§ Study text
The two main long-term problems that emerge from these kinds of debt cycles are:
1) The losses arising from the expected debt service payments not being made. When promised debt service payments can’t be made, that can lead to either smaller periodic payments and/or the writing down of the value of the debt (i.e., agreeing to accept less than was owed.) If you were expecting an annual debt service payment of 4 percent and it comes in at 2 percent or 0 percent, there is that shortfall for each year, whereas if the debt is marked down, that year’s loss would be much bigger (e.g., 50 percent).
2) The reduction of lending and the spending it was financing going forward. Even after a debt crisis is resolved, it is unlikely that the entities that borrowed too much can generate the same level of spending in the future that they had before the crisis. That has implications that must be considered.
Can Most Debt Crises Be Managed so There Aren’t Big Problems?
Sometimes these cycles are moderate, like bumps in the road, and sometimes they are extreme, ending in crashes. In this study we examine ones that are extreme—i.e., all those in the last 100 years that produced declines in real GDP of more than 3 percent. Based on my examinations of them and the ways the levers available to policy makers work, I believe that it is possible for policy makers to manage them well in almost every case that the debts are denominated in a country’s own currency. That is because the flexibility that policy makers have allows them to spread out the harmful consequences in such ways that big debt problems aren’t really big problems. Most of the really terrible economic problems that debt crises have caused occurred before policy makers took steps to spread them out. Even the biggest debt crises in history (e.g., the 1930s Great Depression) were gotten past once the right adjustments were made. From my examination of these cases, the biggest risks are not from the debts themselves but from a) the failure of policy makers to do the right things, due to a lack of knowledge and/or lack of authority, and b) the political consequences of making adjustments that hurt some people in the process of helping others. It is from a desire to help reduce these risks that I have written this study.

§ Collected data entries
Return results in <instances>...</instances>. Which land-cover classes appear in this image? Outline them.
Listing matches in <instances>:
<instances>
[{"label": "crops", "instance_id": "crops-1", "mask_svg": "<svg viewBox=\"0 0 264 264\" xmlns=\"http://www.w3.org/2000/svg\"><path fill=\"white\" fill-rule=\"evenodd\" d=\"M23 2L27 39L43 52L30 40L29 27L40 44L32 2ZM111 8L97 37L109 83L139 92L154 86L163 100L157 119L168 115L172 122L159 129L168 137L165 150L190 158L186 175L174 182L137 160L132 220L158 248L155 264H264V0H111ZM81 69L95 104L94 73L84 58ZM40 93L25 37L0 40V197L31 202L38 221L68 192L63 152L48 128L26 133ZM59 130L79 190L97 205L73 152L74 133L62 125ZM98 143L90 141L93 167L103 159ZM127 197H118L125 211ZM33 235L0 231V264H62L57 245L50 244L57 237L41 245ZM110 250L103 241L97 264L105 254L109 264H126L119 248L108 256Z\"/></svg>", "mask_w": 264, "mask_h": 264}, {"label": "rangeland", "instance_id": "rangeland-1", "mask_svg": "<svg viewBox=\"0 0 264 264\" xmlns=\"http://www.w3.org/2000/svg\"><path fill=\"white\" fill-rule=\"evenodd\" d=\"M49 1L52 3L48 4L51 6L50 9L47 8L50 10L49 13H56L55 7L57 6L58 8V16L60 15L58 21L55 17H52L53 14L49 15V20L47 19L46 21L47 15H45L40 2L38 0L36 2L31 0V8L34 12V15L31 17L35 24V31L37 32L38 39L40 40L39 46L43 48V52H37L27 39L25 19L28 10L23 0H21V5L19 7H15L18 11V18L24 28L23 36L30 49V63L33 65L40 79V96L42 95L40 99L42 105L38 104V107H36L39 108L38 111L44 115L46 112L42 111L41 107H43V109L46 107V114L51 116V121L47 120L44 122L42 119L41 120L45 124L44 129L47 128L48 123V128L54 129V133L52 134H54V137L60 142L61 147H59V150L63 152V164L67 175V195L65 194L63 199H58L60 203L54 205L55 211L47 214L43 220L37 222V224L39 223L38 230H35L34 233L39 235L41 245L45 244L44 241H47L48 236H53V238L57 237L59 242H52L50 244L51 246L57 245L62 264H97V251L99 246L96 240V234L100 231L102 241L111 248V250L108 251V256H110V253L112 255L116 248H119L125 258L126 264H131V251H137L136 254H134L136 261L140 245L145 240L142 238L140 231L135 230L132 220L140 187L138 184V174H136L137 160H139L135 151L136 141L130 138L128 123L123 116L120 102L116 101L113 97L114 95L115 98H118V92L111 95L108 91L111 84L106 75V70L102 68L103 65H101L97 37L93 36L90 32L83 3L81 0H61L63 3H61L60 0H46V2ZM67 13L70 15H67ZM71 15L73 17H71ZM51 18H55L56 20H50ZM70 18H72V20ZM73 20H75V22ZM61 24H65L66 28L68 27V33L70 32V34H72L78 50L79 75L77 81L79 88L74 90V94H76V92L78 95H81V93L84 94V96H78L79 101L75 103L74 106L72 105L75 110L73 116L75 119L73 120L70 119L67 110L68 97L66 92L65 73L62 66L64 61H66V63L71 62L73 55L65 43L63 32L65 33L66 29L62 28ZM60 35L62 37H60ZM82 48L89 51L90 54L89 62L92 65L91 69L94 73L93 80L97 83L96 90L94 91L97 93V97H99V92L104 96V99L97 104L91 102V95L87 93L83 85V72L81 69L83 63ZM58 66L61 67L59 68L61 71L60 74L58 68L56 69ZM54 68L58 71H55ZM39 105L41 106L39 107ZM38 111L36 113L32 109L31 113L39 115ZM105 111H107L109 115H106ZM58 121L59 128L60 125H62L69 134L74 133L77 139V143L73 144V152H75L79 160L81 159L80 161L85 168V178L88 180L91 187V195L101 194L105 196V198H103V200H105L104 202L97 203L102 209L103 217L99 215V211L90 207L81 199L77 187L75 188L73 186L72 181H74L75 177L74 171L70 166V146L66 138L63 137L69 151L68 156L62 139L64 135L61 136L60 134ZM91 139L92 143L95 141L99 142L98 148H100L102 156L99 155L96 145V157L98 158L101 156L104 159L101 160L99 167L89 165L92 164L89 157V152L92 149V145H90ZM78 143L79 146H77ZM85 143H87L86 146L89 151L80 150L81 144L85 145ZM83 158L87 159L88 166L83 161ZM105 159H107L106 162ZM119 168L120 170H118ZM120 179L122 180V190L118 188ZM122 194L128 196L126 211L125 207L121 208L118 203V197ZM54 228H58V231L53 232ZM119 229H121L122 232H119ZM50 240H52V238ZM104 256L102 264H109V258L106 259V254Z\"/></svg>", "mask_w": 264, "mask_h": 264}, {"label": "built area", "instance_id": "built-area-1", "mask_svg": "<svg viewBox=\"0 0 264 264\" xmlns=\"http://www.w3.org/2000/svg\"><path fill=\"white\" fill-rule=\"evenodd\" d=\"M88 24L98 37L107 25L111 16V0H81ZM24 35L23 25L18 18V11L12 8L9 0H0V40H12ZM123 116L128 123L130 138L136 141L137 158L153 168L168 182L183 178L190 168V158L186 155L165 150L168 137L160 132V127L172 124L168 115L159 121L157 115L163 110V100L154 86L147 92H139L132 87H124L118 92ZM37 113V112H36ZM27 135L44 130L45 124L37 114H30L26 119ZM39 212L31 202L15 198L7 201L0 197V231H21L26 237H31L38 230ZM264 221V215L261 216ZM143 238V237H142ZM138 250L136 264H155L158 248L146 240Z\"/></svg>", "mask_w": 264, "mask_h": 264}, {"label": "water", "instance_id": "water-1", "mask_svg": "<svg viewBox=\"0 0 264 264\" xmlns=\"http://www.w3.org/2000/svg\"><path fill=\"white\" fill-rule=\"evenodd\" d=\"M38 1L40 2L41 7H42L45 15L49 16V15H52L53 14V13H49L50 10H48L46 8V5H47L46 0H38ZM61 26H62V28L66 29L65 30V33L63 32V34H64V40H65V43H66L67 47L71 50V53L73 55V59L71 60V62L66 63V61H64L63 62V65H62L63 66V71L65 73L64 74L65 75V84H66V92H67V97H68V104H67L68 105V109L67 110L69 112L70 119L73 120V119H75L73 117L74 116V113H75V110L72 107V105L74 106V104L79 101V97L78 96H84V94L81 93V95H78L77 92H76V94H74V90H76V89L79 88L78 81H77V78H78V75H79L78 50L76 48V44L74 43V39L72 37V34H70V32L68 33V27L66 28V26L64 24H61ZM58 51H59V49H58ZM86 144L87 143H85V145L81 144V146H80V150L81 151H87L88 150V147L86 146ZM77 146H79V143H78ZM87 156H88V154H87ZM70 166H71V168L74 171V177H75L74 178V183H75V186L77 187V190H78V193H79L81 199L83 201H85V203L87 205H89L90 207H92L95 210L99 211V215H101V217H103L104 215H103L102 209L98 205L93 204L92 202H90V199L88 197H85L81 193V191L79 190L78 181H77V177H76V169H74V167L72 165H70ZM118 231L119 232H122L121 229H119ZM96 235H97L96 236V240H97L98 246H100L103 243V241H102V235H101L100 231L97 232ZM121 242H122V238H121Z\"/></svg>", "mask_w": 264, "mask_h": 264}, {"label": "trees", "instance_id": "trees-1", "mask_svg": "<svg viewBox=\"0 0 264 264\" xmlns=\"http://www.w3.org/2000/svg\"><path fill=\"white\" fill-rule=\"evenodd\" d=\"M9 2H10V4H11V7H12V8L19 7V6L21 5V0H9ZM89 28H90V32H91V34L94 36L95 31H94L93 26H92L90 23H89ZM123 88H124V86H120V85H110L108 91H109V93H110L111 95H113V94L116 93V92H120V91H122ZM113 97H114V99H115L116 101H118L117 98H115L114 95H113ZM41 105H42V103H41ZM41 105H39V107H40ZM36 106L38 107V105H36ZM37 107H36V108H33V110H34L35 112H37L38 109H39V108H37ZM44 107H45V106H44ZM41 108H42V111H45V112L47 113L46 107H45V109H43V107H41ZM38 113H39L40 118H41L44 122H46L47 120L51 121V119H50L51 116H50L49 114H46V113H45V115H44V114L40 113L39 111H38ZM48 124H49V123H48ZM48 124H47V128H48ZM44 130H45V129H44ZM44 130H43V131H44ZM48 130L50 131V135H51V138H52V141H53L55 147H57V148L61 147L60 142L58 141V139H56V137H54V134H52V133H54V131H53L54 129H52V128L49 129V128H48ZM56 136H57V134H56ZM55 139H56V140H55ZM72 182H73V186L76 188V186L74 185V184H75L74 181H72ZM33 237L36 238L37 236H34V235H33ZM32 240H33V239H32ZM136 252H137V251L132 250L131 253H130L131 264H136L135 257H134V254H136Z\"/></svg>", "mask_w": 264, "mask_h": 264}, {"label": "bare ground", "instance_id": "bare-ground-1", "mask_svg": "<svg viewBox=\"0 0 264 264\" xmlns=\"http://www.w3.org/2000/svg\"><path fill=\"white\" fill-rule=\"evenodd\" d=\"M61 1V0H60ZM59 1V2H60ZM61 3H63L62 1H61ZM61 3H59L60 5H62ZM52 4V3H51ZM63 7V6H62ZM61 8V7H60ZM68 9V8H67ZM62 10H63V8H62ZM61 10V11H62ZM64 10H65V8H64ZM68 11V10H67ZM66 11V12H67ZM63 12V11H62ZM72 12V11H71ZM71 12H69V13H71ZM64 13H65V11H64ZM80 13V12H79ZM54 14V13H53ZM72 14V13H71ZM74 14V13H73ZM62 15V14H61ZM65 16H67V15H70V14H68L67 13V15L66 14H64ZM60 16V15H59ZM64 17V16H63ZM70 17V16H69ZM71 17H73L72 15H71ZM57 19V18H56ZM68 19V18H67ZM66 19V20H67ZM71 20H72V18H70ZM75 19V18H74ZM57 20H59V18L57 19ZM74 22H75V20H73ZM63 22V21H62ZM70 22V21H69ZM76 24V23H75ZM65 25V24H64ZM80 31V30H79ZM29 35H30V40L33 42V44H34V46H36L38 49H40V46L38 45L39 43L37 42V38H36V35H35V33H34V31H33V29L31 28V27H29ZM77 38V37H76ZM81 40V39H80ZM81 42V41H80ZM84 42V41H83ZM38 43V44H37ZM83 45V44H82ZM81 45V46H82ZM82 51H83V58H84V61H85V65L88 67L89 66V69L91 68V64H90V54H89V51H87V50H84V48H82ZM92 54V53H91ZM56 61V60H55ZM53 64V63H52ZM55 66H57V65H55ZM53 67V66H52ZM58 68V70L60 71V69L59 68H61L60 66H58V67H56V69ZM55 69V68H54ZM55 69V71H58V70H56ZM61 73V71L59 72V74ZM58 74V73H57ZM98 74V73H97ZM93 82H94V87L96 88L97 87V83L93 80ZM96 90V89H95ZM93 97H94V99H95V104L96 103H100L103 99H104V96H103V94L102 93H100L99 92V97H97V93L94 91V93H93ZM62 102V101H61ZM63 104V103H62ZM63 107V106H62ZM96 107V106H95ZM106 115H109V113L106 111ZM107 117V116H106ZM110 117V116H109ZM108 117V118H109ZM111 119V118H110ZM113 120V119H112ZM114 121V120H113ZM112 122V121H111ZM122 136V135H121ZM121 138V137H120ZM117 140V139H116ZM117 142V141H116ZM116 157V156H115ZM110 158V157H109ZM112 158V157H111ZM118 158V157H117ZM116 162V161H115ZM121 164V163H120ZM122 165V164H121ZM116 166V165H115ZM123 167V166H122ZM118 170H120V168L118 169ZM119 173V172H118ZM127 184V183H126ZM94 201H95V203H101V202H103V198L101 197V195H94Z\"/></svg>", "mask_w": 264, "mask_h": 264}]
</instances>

§ Task requirements
According to the debt crises text, what decline in real GDP qualified a debt cycle of the last 100 years for examination in the study?

§ Solution for this exercise
A decline in real GDP of more than 3 percent.